En France, comme ailleurs en Europe et dans le monde – regardons la violence du débat aux Etats-Unis –, l’accueil des étrangers est devenu – ou redevenu – l’un des catalyseurs d’une crise sociale, de clivages politiques et identitaires, d’une crise européenne, qui dépassent cette question. Le déni des inquiétudes qui travaillent le corps social, les postures martiales jamais suivies d’effets ou la surenchère pour un accueil sans règles ni limites, sont autant d’attitudes qui étouffent le débat ou les politiques publiques, ajoutant bien plus aux problèmes qu’aux solutions.

Il est temps de sortir de ces postures stériles. Nous nous réjouissons qu’en ce mois de septembre la représentation nationale s’empare de la politique de l’asile et de l’immigration. Nous appelons les élus de la République et les pouvoirs publics à sortir des ornières, de la facilité, du conformisme pour construire dans notre pays – et y contribuer en Europe et dans le monde – un rapport serein, digne et efficace aux migrations.

Réécriture du droit des étrangers en France

Nous avons décidé d’y apporter notre contribution, fruit de nos expériences pratiques. Dans le cadre d’une initiative citoyenne, nous nous sommes constitués en collège de praticiens afin de livrer au débat public, d’ici au début 2020, une réécriture du droit des étrangers en France.

Notre objectif est de proposer à la discussion démocratique un droit adapté aux exigences de la dignité humaine et applicable dans toutes ses dimensions : l’asile pour les persécutés, qu’il convient de faire enfin respecter pleinement dans sa spécificité ; un droit humanitaire complémentaire pour faire face au défi climatique et à la situation de personnes en détresse selon des critères stricts et transparents, sans oublier les exigences de la protection effective des mineurs non accompagnés ; une migration économique légale organisée qui réponde aux besoins des entreprises comme aux préoccupations des salariés ; et enfin les limites inhérentes à ce droit en se donnant les moyens d’un retour effectif – volontaire ou contraint – des personnes ne relevant finalement d’aucune de ces catégories de droits.

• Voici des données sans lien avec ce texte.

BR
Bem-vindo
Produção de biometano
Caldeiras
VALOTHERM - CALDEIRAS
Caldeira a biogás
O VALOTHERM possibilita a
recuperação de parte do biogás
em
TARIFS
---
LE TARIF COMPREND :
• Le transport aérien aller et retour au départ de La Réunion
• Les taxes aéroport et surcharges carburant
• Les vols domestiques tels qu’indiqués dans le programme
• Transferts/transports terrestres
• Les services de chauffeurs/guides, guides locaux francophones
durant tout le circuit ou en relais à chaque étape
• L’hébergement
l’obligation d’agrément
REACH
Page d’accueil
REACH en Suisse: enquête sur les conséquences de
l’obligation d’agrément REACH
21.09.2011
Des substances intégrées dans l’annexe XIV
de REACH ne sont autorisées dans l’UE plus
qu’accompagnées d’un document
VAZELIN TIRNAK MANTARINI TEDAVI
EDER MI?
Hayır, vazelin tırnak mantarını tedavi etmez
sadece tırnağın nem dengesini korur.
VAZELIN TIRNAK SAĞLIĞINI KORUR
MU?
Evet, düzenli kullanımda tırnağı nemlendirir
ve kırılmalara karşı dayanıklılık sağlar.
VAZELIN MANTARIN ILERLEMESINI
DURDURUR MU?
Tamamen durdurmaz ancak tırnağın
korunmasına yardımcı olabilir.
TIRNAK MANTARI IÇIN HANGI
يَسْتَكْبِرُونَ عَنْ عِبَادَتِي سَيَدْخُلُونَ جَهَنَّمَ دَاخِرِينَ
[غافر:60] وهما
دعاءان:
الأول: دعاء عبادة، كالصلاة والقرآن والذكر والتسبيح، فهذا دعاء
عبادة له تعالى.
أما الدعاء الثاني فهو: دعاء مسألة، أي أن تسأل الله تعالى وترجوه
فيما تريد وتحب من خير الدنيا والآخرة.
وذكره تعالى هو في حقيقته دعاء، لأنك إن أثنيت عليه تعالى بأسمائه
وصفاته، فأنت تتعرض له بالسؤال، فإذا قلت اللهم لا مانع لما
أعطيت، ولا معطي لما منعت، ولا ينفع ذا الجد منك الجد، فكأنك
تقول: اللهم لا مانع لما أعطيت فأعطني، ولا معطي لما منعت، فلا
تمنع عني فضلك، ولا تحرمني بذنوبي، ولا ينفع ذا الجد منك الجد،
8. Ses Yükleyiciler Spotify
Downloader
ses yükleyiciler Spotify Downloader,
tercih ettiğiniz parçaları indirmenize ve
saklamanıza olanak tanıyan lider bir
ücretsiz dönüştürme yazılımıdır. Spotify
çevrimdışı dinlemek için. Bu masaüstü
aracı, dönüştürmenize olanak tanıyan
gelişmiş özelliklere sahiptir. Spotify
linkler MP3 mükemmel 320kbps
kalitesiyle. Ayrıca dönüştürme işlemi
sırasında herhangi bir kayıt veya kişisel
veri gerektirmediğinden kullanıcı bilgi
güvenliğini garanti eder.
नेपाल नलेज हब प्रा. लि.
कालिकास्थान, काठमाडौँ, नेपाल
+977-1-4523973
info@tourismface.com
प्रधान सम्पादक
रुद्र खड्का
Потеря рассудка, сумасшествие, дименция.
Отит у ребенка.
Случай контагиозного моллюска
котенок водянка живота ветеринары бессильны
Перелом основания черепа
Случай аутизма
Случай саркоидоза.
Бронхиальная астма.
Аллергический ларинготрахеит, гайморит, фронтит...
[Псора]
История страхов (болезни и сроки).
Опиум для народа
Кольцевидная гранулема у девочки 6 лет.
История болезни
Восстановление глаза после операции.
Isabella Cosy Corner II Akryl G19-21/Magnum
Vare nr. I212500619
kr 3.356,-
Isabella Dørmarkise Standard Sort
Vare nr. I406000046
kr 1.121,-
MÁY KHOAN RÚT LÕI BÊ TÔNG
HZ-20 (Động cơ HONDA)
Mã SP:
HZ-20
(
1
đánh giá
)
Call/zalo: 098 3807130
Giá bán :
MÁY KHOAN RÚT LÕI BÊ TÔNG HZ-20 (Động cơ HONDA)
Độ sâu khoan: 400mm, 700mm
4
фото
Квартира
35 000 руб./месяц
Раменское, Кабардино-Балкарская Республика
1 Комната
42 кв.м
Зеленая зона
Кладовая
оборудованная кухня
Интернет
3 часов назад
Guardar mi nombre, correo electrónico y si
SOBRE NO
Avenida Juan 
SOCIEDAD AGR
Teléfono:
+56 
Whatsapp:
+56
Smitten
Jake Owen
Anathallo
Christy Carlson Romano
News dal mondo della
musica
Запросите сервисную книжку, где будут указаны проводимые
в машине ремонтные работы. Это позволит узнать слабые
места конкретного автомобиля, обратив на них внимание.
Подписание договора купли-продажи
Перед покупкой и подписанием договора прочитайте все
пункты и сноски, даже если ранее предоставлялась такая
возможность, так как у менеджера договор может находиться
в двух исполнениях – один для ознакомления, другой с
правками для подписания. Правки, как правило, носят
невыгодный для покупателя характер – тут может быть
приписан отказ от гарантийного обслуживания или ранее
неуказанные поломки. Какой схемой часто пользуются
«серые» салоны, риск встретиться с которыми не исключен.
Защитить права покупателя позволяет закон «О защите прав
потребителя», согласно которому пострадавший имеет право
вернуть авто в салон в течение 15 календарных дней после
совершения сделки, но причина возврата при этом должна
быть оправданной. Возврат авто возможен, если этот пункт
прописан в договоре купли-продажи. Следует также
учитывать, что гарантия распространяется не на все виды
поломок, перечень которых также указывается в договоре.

Il est temps, de manière transparente, dans les limites voulues par la représentation nationale pour ce qui ne relève pas des droits fondamentaux que nous avons pris l’engagement dans notre Constitution de protéger, d’organiser les autres sources de la migration – environnementale, humanitaire, économique, estudiantine.

Ethique partagée

Nous sommes animés par la volonté de faire œuvre pratique en proposant lorsqu’il y a lieu une évolution de la norme de droit, mais aussi en veillant aux conditions de sa bonne application. Ce sont celles du rétablissement de la confiance.

Les modes d’organisation des politiques de l’asile et de l’immigration devront évoluer afin d’être mieux en phase avec les exigences d’efficacité et de mobilisation sociale. Le moment est venu de faire le bilan d’une réforme qui a, il y a bientôt dix ans, confié au seul ministère de l’intérieur leur conduite. Le droit comme le cadre de sa mise en œuvre devront être conformes à une éthique partagée, pour permettre aux agents publics et aux travailleurs sociaux d’agir dans le sens de leur mission. Les territoires et leurs élus comme les acteurs de la société – travailleurs sociaux, bénévoles – devront y disposer de toute la place qui leur revient dans ce qui constitue un puissant levier de citoyenneté.

Nous nourrissons ainsi l’espoir d’alimenter une volonté collective de construire en ces temps tourmentés un rapport plus apaisé aux migrations. Notre pays aura alors été une nouvelle fois, en échappant au pire sans cesse promis, fidèle à sa vocation exemplaire.

Pascal Brice, ancien directeur de l’Ofpra ; Claire Brice-Delajoux, universitaire et juriste ; Jean-François Carenco, préfet, président de Coallia ; Luc Derepas, ancien directeur des étrangers en France ; Olivier Gainon, chef d’entreprise ; Pascale Gérard, praticienne de l’insertion professionnelle des réfugiés ; Jean-François Ploquin, directeur de Forum réfugiés/COSI ; Frédéric Sève, secrétaire national de la CFDT ; Patrick Weil, directeur de recherches au CNRS.